**TASK INPUTS:**
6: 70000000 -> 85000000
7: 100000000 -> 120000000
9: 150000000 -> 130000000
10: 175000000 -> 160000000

...

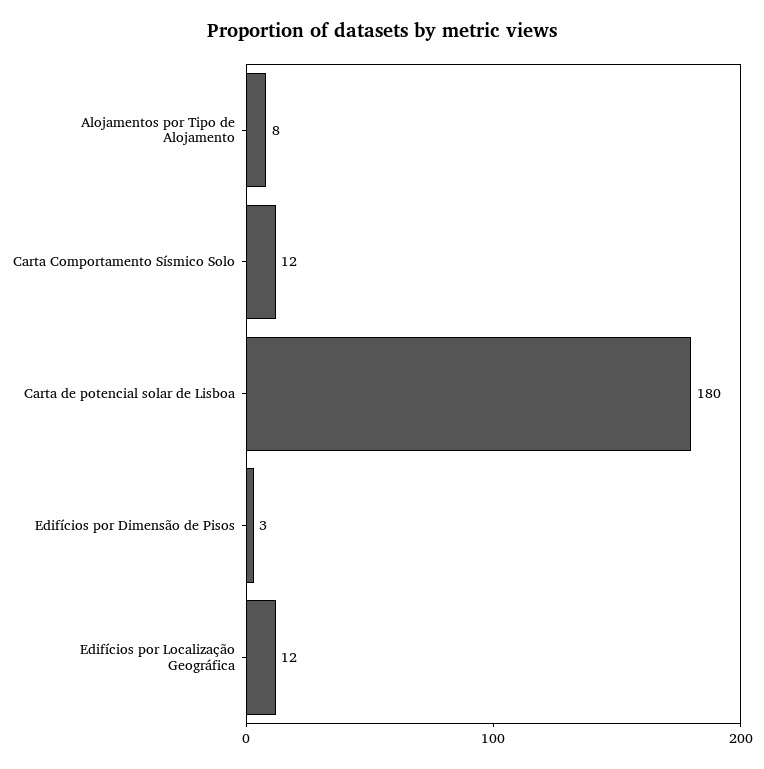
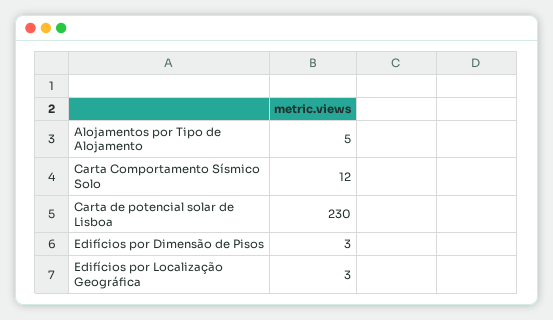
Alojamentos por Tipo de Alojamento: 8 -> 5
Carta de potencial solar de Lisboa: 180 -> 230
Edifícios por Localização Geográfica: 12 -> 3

--

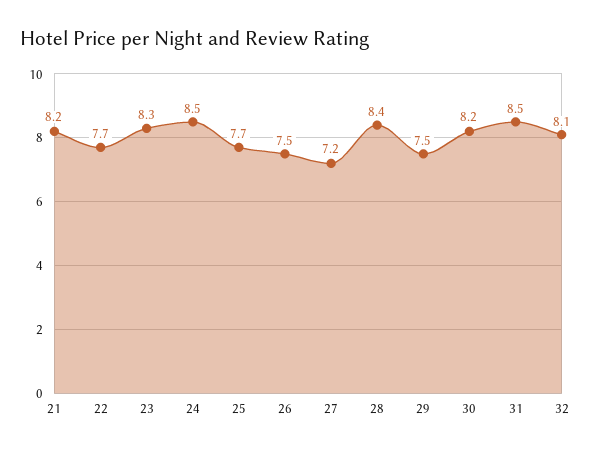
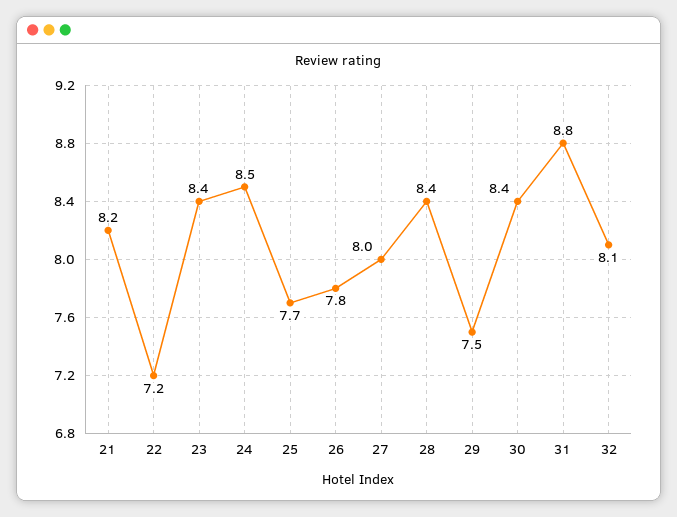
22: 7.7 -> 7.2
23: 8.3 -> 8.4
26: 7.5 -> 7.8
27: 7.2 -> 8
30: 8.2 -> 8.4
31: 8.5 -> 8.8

**EXERCISE PROMPT:** When you reach the line holding "Alojamentos por Tipo de Alojamento: 8 -> 5" in the records above, begin reproducing exactly, stop after the line holding "Edifícios por Localização Geográfica: 12 -> 3", and output nothing else.

**THE ANSWER:**
Alojamentos por Tipo de Alojamento: 8 -> 5
Carta de potencial solar de Lisboa: 180 -> 230
Edifícios por Localização Geográfica: 12 -> 3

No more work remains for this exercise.